= Reading passage =
BMX is currently tweaking and adding damage lines on DAT from 4/27 (specifically Tuscaloosa and Geiger); not sure if any rating-related things will change.
 
I do agree with the tri state tornado that there was one tornado that made a large part of its track, but I have a hard time beleiving that a single tornado tracked 220 miles, especially considering that all of our documents come from before official record keeping on stuff like this.
We have evidence of tri-state being one tornado for 174+ miles, and with recent discoveries the largest damage gap has been cut in half. Record keeping was infact done, hence how we have all the information we have on it. It was before the time of the F scale and NWS though. The weather bureau still existed.
 
I do agree with the tri state tornado that there was one tornado that made a large part of its track, but I have a hard time beleiving that a single tornado tracked 220 miles, especially considering that all of our documents come from before official record keeping on stuff like this.
The thing to remember is the rapid forward of the tornado; in excess of 70 mph at times. Faster speed gave it more miles to cover, not to difficult to believe.
 
The thing to remember is the rapid forward of the tornado; in excess of 70 mph at times. Faster speed gave it more miles to cover, not to difficult to believe.

= Material shown =
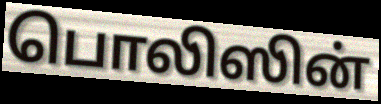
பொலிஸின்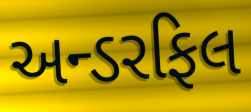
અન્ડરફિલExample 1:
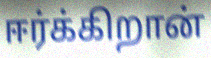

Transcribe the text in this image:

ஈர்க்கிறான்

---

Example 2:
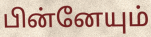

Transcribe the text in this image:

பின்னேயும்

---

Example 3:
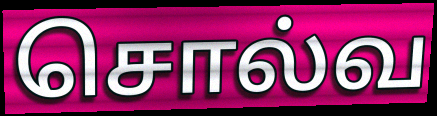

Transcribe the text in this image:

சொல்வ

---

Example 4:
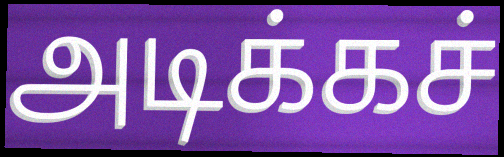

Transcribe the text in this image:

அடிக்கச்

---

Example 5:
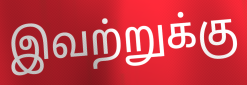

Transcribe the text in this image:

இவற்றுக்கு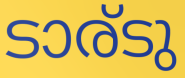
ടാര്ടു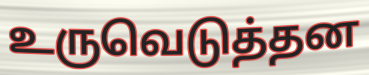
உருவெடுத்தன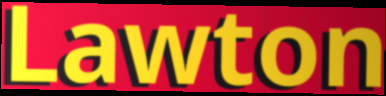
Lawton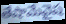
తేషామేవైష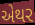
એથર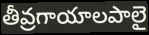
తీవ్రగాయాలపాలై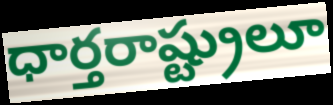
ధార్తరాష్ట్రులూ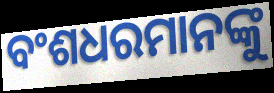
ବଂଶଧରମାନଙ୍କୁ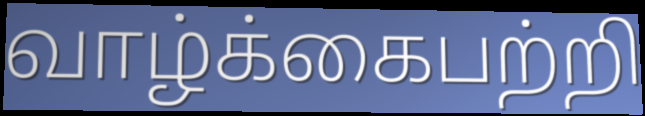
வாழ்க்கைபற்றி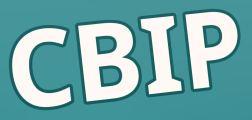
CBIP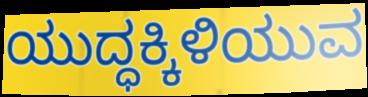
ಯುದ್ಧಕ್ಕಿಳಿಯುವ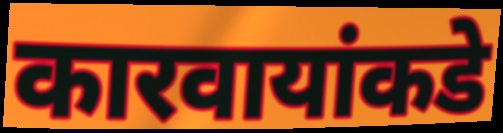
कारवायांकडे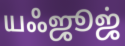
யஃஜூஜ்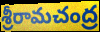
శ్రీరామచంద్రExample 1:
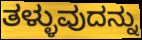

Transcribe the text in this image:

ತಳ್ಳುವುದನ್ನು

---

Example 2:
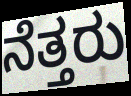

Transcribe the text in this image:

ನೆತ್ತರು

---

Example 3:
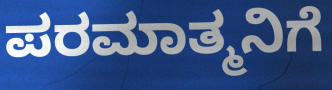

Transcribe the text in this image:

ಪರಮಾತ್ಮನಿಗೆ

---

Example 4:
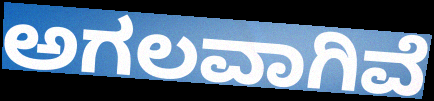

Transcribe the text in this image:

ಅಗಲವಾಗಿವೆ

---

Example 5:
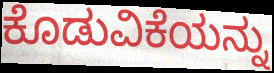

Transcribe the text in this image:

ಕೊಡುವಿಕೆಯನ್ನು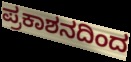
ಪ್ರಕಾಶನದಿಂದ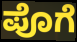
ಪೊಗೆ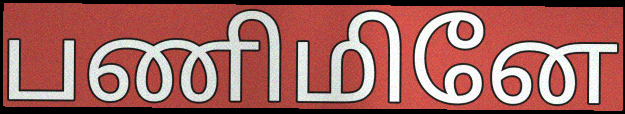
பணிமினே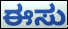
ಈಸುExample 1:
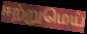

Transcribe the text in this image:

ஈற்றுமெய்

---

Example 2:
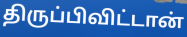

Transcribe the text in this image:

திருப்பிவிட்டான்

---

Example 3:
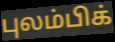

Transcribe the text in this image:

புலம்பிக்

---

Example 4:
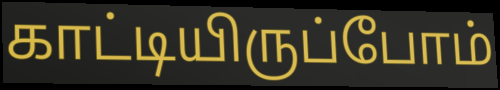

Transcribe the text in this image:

= Directives =
- A) According to the tornado discussion, how fast did the tornado's forward speed reach at times?
- B) Decide whether each statement agrees with the tornado discussion. Answer yes or no for each, and quote the words from the text that decide it.
(i) The Tri-State tornado happened after the F scale came into use.
(ii) Recent discoveries have cut the largest damage gap in half.
(iii) The weather bureau existed at the time of the Tri-State tornado.
- C) List every distinct measurement in the tornado discussion that is given with a unit of miles or mph.
The listing is separate material with no connection to the tornado discussion.

= Answer list =
- A) In excess of 70 mph.

- B)
(i) No: "It was before the time of the F scale and NWS though."
(ii) Yes: "with recent discoveries the largest damage gap has been cut in half."
(iii) Yes: "The weather bureau still existed."

- C) 220 miles; 174+ miles; 70 mph